• [What you are asked to do]: Pictures should be excluded; otherwise, copy every entry exactly.

• [Data for this exercise]:
-*-*-
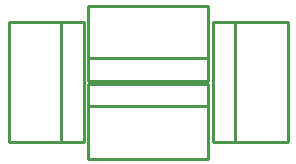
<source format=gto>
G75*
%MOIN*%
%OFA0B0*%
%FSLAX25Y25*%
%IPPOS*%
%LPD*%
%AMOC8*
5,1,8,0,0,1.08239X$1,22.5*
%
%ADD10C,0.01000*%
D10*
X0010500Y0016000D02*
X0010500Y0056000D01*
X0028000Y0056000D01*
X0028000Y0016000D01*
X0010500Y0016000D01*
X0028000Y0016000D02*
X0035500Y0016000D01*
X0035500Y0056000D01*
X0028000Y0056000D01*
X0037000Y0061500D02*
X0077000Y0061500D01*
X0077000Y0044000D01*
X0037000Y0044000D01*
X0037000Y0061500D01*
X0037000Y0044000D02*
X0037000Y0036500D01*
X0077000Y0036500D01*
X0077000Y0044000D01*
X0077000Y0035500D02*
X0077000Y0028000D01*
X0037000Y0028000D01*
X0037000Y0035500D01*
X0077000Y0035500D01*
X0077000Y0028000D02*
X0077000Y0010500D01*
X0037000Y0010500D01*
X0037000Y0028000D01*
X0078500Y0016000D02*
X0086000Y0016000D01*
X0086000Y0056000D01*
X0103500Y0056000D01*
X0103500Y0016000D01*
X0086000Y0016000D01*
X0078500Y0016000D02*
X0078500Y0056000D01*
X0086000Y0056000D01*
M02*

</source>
-*-*-
• [Exercise result]:
<source format=gto>
G75*
%MOIN*%
%OFA0B0*%
%FSLAX25Y25*%
%IPPOS*%
%LPD*%
%AMOC8*
5,1,8,0,0,1.08239X$1,22.5*
%
%ADD10C,0.01000*%
D10*
X0010500Y0016000D02*
X0010500Y0056000D01*
X0028000Y0056000D01*
X0028000Y0016000D01*
X0010500Y0016000D01*
X0028000Y0016000D02*
X0035500Y0016000D01*
X0035500Y0056000D01*
X0028000Y0056000D01*
X0037000Y0061500D02*
X0077000Y0061500D01*
X0077000Y0044000D01*
X0037000Y0044000D01*
X0037000Y0061500D01*
X0037000Y0044000D02*
X0037000Y0036500D01*
X0077000Y0036500D01*
X0077000Y0044000D01*
X0077000Y0035500D02*
X0077000Y0028000D01*
X0037000Y0028000D01*
X0037000Y0035500D01*
X0077000Y0035500D01*
X0077000Y0028000D02*
X0077000Y0010500D01*
X0037000Y0010500D01*
X0037000Y0028000D01*
X0078500Y0016000D02*
X0086000Y0016000D01*
X0086000Y0056000D01*
X0103500Y0056000D01*
X0103500Y0016000D01*
X0086000Y0016000D01*
X0078500Y0016000D02*
X0078500Y0056000D01*
X0086000Y0056000D01*
M02*

</source>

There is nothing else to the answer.